We didn't tilt the mount on this one. The new tower is right up against the back wall of the frame. We had no less than a 1/4" gap between the frame and the shock body.
 
  • Like
Reactions: tworley and rasband
I use Filmora by Wondershare. It does as you describe. They sell a one time license for $70 or a $40/mo subscription. I do the subscription because it includes updates. The one time gets patches and bug fixes for the version you buy but I'm now on 11 and started on 9.

I think VLC media player can do it .. and it is open source. There are several more in the Linux world that have been ported over to windows.
 
Question about the frame cut. I did a lot of research and I found that you cut the bottom all the way back to the inside wall of the frame but you leave 3/16”-1/4” at the top. You use this to fine tune the tilt of the shock tower.
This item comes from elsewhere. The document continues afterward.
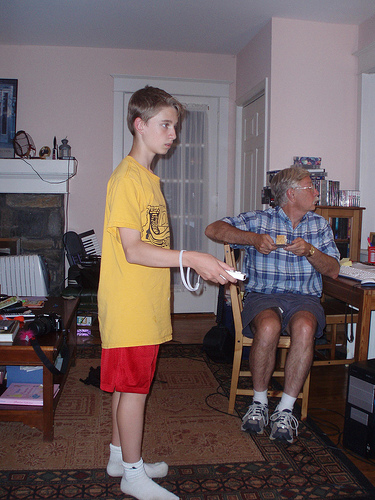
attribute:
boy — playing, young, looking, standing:
[96, 84, 237, 500]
If you cut the top all the way back to the inside wall of the frame and then tilt the tower inward to fine tune for clearances won’t you have a big gap to deal with when welding?
in this post @jjvw said his tower was about 1/4" off the upper part of the frame.

https://wranglertjforum.com/threads/outboard-rear-shocks-project.15545/post-250741
 
Question about the frame cut. I did a lot of research and I found that you cut the bottom all the way back to the inside wall of the frame but you leave 3/16”-1/4” at the top. You use this to fine tune the tilt of the shock tower. If you cut the top all the way back to the inside wall of the frame and then tilt the tower inward to fine tune for clearances won’t you have a big gap to deal with when welding?
Someone with many shock outboard jobs explained the ease and benefits of standing the tower up straight after doing more than can be remembered easily.
 
I think VLC media player can do it .. and it is open source. There are several more in the Linux world that have been ported over to windows.

I mistakenly typed that the subscription was $40/mo, which would be Adobe levels of ripoff. I edited my post to reflect that it's $40/year. For a fully featured video editing software full of stock content for music, transitions, elements, titles, etc.
 
  • Haha
Reactions: JMT
Someone with many shock outboard jobs explained the ease and benefits of standing the tower up straight after doing more than can be remembered easily.
He did. Doing it this way is far easier when you realize all the fussiness of precisely tilting the towers doesn't really result in a better job.
 
What was the desired purpose of tilting the towers?
The thinking was to make sure the shock body cleared the mount at the far reaches of the travel. This would be more of a concern with a track bar making the axle shift the furthest over to the passenger side.

But at some point, Blaine noticed that there is plenty of room even with a track bar. So it is just easier to stand the tower up against the inner wall of the frame.
 
The thinking was to make sure the shock body cleared the mount at the far reaches of the travel. This would be more of a concern with a track bar making the axle shift the furthest over to the passenger side.

But at some point, Blaine noticed that there is plenty of room even with a track bar. So it is just easier to stand the tower up against the inner wall of the frame.
But only by virtue of moving the lower end out against the friction welds.
 
But only by virtue of moving the lower end out against the friction welds.
I'll have to measure where the friction welds are in relation to the flange. I've rebuilt a lot of axles that don't have friction rings. I suppose too far out and the tire becomes an issue.
 
I hear using the Poly Performance shock towers are the preferred towers. I'm assuming it has something to do with the offset of the upper mounting location.

I have a set of Genright Towers. Are they comparable to the Poly towers? Or should I be looking to swap them for Poly Performance towers for better installation?